WORK INSTRUCTIONS =>
1 > Print the passage of the Campbelltown planning text starting with "The Beulah estate" and going on through "Minto and Ambarvale.", word for word.
2 > Proceed with the text on Campbelltown's suburban planning, writing on from the point where it stops.

EXTRACT =>
───

The Beulah estate was purchased by developers in the 1970s who anticipated land re-zoning linked with the 1973 New Cities Structure Plan for Campbelltown, Appin and Camden. The state government released the New Cities Plan as part of the 1968 Sydney Region Outline Plan. The plan was based on the utopian dream of British New Towns like Milton Keynes and plans for the development of Canberra.
Some of the new Campbelltown suburbs that appeared in the 1970s followed the Radburn model developed in the United States, which had houses facing a shared green space with no back fences. They turned out to be a disaster and the state government has spent hundreds of millions of dollars reversing these houses so they face the street in suburbs like Macquarie Fields, Minto and Ambarvale.
The original New Cities Plan turned into a developers dream and created the notion of ‘Ugly Campbelltown’ in the Sydney press by the end of the 1970s around public housing . Camden and Appin escaped the worst of the housing releases of the 1970s. Sydney’s urban sprawl reached the Camden LGA in the 1980s at Mount Annan and Currans Hill, while Appin has only seen extensive land releases in recent years. The 1973 Macarthur Growth Centre failed to materialise in its planned form and in the process cannibalised Campbelltown’s main street and left it a shell of its former country town self.

───

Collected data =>
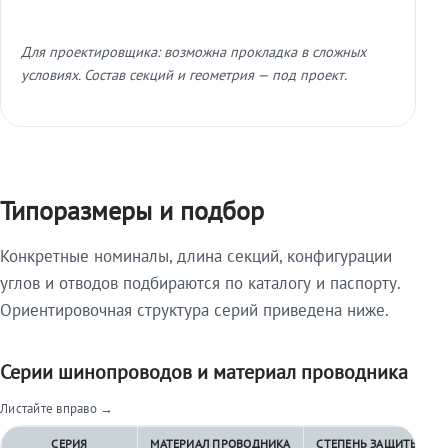
Для проектировщика: возможна прокладка в сложных
условиях. Состав секций и геометрия — под проект.
Типоразмеры и подбор
Конкретные номиналы, длина секций, конфигурации
углов и отводов подбираются по каталогу и паспорту.
Ориентировочная структура серий приведена ниже.
Серии шинопроводов и материал проводника
Листайте вправо →
СЕРИЯ
МАТЕРИАЛ ПРОВОДНИКА
СТЕПЕНЬ ЗАЩИТЫ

───

SOLVED TASKS =>
1 >
The Beulah estate was purchased by developers in the 1970s who anticipated land re-zoning linked with the 1973 New Cities Structure Plan for Campbelltown, Appin and Camden. The state government released the New Cities Plan as part of the 1968 Sydney Region Outline Plan. The plan was based on the utopian dream of British New Towns like Milton Keynes and plans for the development of Canberra.
Some of the new Campbelltown suburbs that appeared in the 1970s followed the Radburn model developed in the United States, which had houses facing a shared green space with no back fences. They turned out to be a disaster and the state government has spent hundreds of millions of dollars reversing these houses so they face the street in suburbs like Macquarie Fields, Minto and Ambarvale.

2 >
In 1973 the State Planning Authority, according to the State Heritage Inventory, conducted a survey of significant 19th buildings in 1973 and identified Beulah and Humewood as significant. The National Trust of Australia (NSW) did a study on the property and classified it in 1980.
In 1983 Campbelltown City Council proposed an interim conservation order and a permanent conservation order was placed on the 19th century cottage in 1987. The owners were ordered to make repairs to the property in the early 2000s, and the in 2010 the NSW Office of Heritage and Environment acquired the property as part of the state government’s Biodiversity Offset program.
The State Heritage Inventory considers the estate to an important example of early conservation planning that resulted in the retention of an ‘entire cultural landscape’ containing a homestead group, stone bridge and garden layout. Sydney Living Museums have undertaken considerable conservation and restoration work on the farmhouse and the stone bridge on the access road to the farm house.
New land releases around Beulah
Beulah and its heritage curtilage is potentially threatened by Sydney’s urban sprawl with new land releases in 2013 at Appin to the south along the Appin Road, while to the north there is the Mount Gilead land release adjacent to Campbelltown’s southern suburbs. Both of these land releases are a repeat of the 1973 housing releases. They are low density horizontal developments that add to urban sprawl. They are problematic and fail to add to the existing identity of the area and take decades to develop their own sense of place.
The urban sprawl that is encroaching on Beulah from the south is part of the NSW State Governments 2013 The Metropolitan Strategy for Sydney to 2031. A structure plan developed for the Appin area states that there will 18,300 housing lots release over a 25 year period from around 17,000 hectares. Walker Corporation stated that there is a strong demand for new housing releases in the Appin area and in 2013 26 lots were sold within 2 days of the June land release. There low density houses were similar to in nature to the planned housing developments of 1973 that failed to eventuate.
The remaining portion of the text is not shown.